FO- O serviço de urgência sempre foi um serviço cheio de desafios. Neste momento estamos receber doentes que agravaram as suas doenças por causa do medo de se dirigir aos hospitais. Estamos a tentar ir atrás do prejuízo. É um desafio enorme tentar recuperar o tempo perdido.
HN- Tendo em conta que os enfermeiros se deparam com doentes em situação crítica e que, em contexto de cuidados intensivos, a sépsis é uma das principais causas de morbilidade e mortalidade. Qual o papel do enfermeiro na gestão dos cuidados destes doentes?
FO- O diagnóstico da sépsis é feito e deve ser feito muito precocemente. O enfermeiro tem um papel importante na triagem do doente e, portanto, o profissional de saúde deve conhecer perfeitamente as guidelines da via verde sépsis (é com base nestas informações que orientamos o controlo dos doentes). O enfermeiro tem ser capaz de perceber quando os sinais e sintomas apontam para um quadro de sépsis.
HN- Qual a sua experiência e participação na via verde da Sépsis?
FO- Teoricamente o enfermeiro será o primeiro que estará desperto para os sinais e sintomas na triagem, salas de reanimação e até nos balções.
Todos os dias identificamos e fazemos o encaminhamento destes doentes.

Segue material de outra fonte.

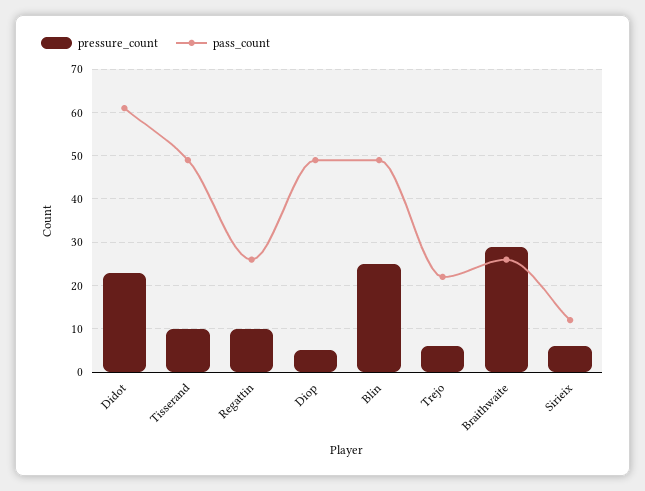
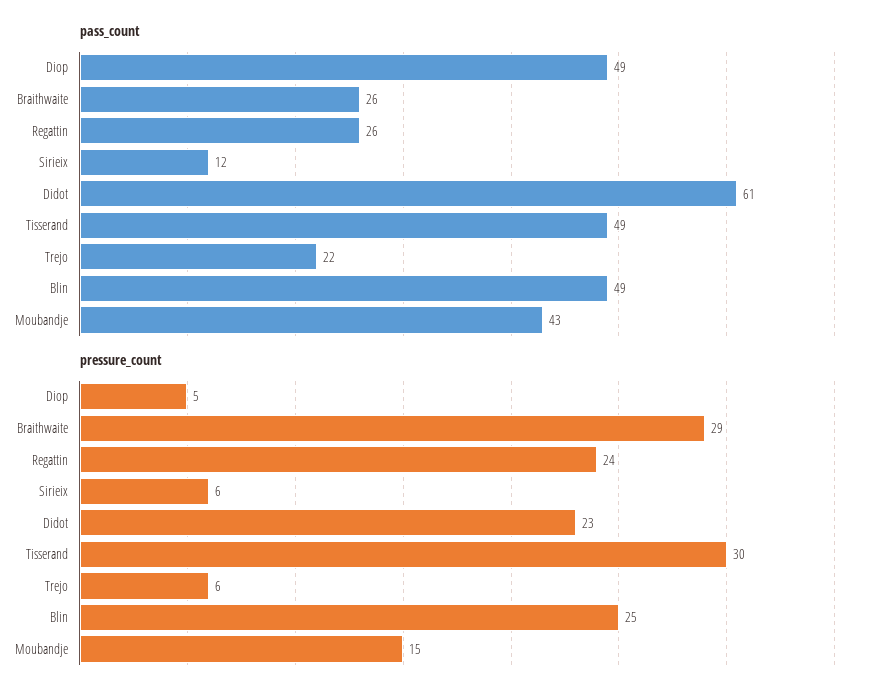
pressure_count, Tisserand: 10 -> 30
pressure_count, Regattin: 10 -> 24
pass_count, Moubandje: none -> 43
pressure_count, Moubandje: none -> 15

É um trabalho multidisciplinar, a via verde assim o impõe. Quanto mais rápido o tratamento for implementado, menos rápido será deterioramento da doença.

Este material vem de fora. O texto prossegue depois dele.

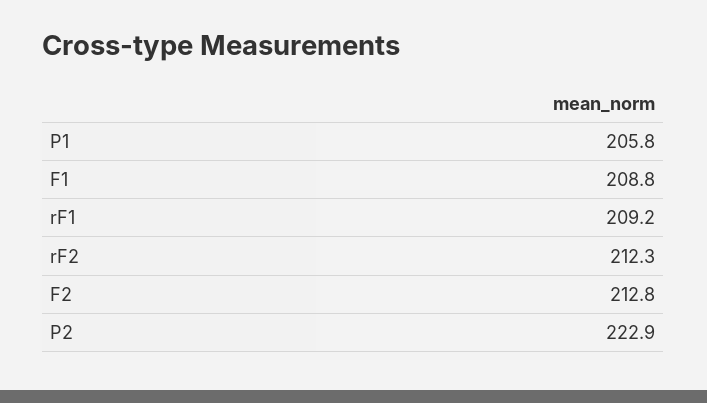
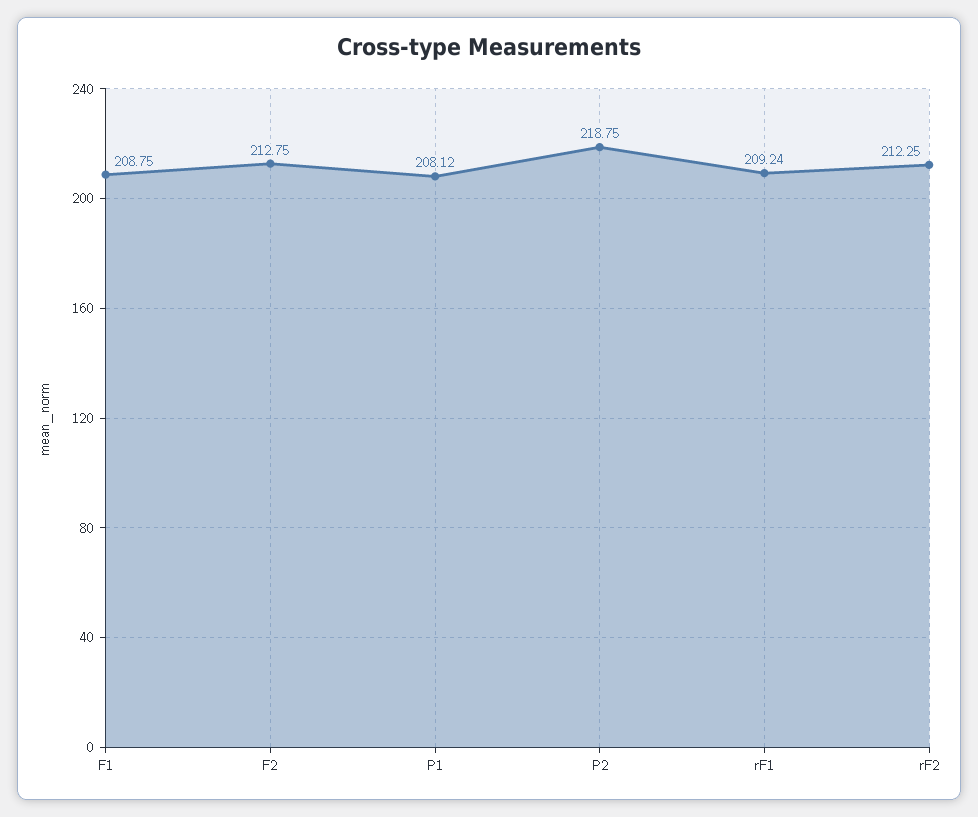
P1: 205.8 -> 208.12
P2: 222.9 -> 218.75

HN- No período mais crítico da pandemia foi implementado algum protocolo de reforço da via verde da sepsis para garantir o diagnóstico mais rápido deste tipo de infeções?
FO- No meu caso não identifico nenhum protocolo mais rápido do que a via verde sépsis. Penso que nada se implementou de diferente, simplesmente se manteve e bem. A Covid-19 não era a única doença que existia e, por isso, o protocolo da via verde sépsis foi mantido e implementado sempre que foi necessário.
HN- Considera que o papel dos enfermeiros é agora enaltecido devido ao seu trabalho no combate à Covid-19?
FO- Tivemos muitas demonstrações de carinho por toda a população, mas tenho um pouco de medo que as pessoas tenham uma memória curta. De qualquer forma quero crer que as pessoas têm uma visão dos enfermeiros reforçada porque perceberam que somos e fomos fundamentais nos hospitais. O enfermeiro é o pilar dos cuidados de saúde e acho que as pessoas tiveram essa noção. Penso que o respeito e a admiração ficaram patentes e espero que mantenham essa visão. Não foi só para a pandemia que estivemos disponíveis… Estivemos e estamos cá sempre do lado deles porque o doente sempre será o nosso principal foco de atenção.